In-house digital label printing closes that window. You update the artwork, print what you need, and confirm compliance before the next production run starts. No minimum quantities, no supplier lead times, no guesswork about which label version is current.
Gulmen Digital supplies commercial and industrial digital label printers to Australian food and beverage manufacturers — printers specified for the resolution, substrate flexibility, and software integration that food label compliance demands. To explore the range or discuss your production requirements, contact the Gulmen Digital team directly.
Prefer to talk it through? Call (03) 9318 7177. Gulmen Digital's team is in Ravenhall, VIC.
FAQ — Food Label Compliance Australia
Is it illegal to sell food with non-compliant labels in Australia?

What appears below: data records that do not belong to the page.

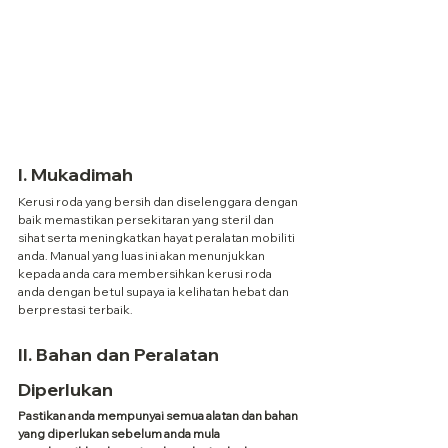
I. Mukadimah
Kerusi roda yang bersih dan diselenggara dengan 
baik memastikan persekitaran yang steril dan 
sihat serta meningkatkan hayat peralatan mobiliti 
anda. Manual yang luas ini akan menunjukkan 
kepada anda cara membersihkan kerusi roda 
anda dengan betul supaya ia kelihatan hebat dan 
berprestasi terbaik.
II. Bahan dan Peralatan 
Diperlukan
Pastikan anda mempunyai semua alatan dan bahan 
yang diperlukan sebelum anda mula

Yes. Under the Food Standards Code, selling food with a non-compliant label is an offence enforced by state and territory food regulators. Consequences can include fines, product seizure, and mandatory recalls — and the legal responsibility rests with the food business, not the printer who produced the labels. Australian Consumer Law adds a parallel obligation not to mislead consumers, which carries its own enforcement regime through the ACCC.
What changed with PEAL on 25 February 2024?
PEAL requires the 12 regulated allergens to be declared on new food labels using plain English names , "milk," "wheat," "soy," "almond" ; rather than the broader category terms previously permitted. Allergens must appear in bold within the ingredient list and in a separate "Contains" summary statement in the same field of view.
Legacy phrasings like "cereals containing gluten" are no longer compliant on new labels. Products already packaged before the transition date can be sold through until 26 February 2026, but any new label printed must comply with PEAL.
Do I need a Nutrition Information Panel on all food products?
Most packaged foods do. The NIP must show energy, protein, fat, saturated fat, carbohydrate, sugars, and sodium per serve and per 100 g or mL. Exemptions apply to some small packages, certain single-ingredient foods, and foods made and packaged at the point of sale — but these are specific and limited.
If you are unsure whether your product qualifies for an exemption, verify directly with FSANZ or your state food authority rather than assuming.
How often do Australian food labelling requirements change?
FSANZ reviews and amends the Food Standards Code on an ongoing basis. The PEAL rollout and the 2018 introduction of mandatory country-of-origin labelling are the most significant changes in recent years, but smaller amendments and enforcement focus shifts occur regularly.
Businesses that outsource label printing are structurally more exposed to compliance lag — every regulatory change depends on a supplier's schedule before it reaches the production floor. In-house printing removes that dependency.
What label printer is suitable for food labels in Australia?
A food-grade digital label printer needs at minimum 1200 dpi resolution for legible NIP and allergen text, substrate compatibility with food-safe label materials appropriate to your products' storage conditions, and reliable colour output for allergen bold formatting and country-of-origin graphics.
Digital printers — including those available through Gulmen Digital's range for Australian manufacturers — allow short runs on demand, which is the right model for managing frequent compliance updates without accumulating obsolete stock.
Can I legally print my own food labels in Australia?
Yes. There is no legal requirement to use an external printer. You may print labels in-house provided the content meets the Food Standards Code and Australian Consumer Law requirements. In-house printing does not change your compliance obligations — it changes how quickly and reliably you can meet them when those obligations require a label update.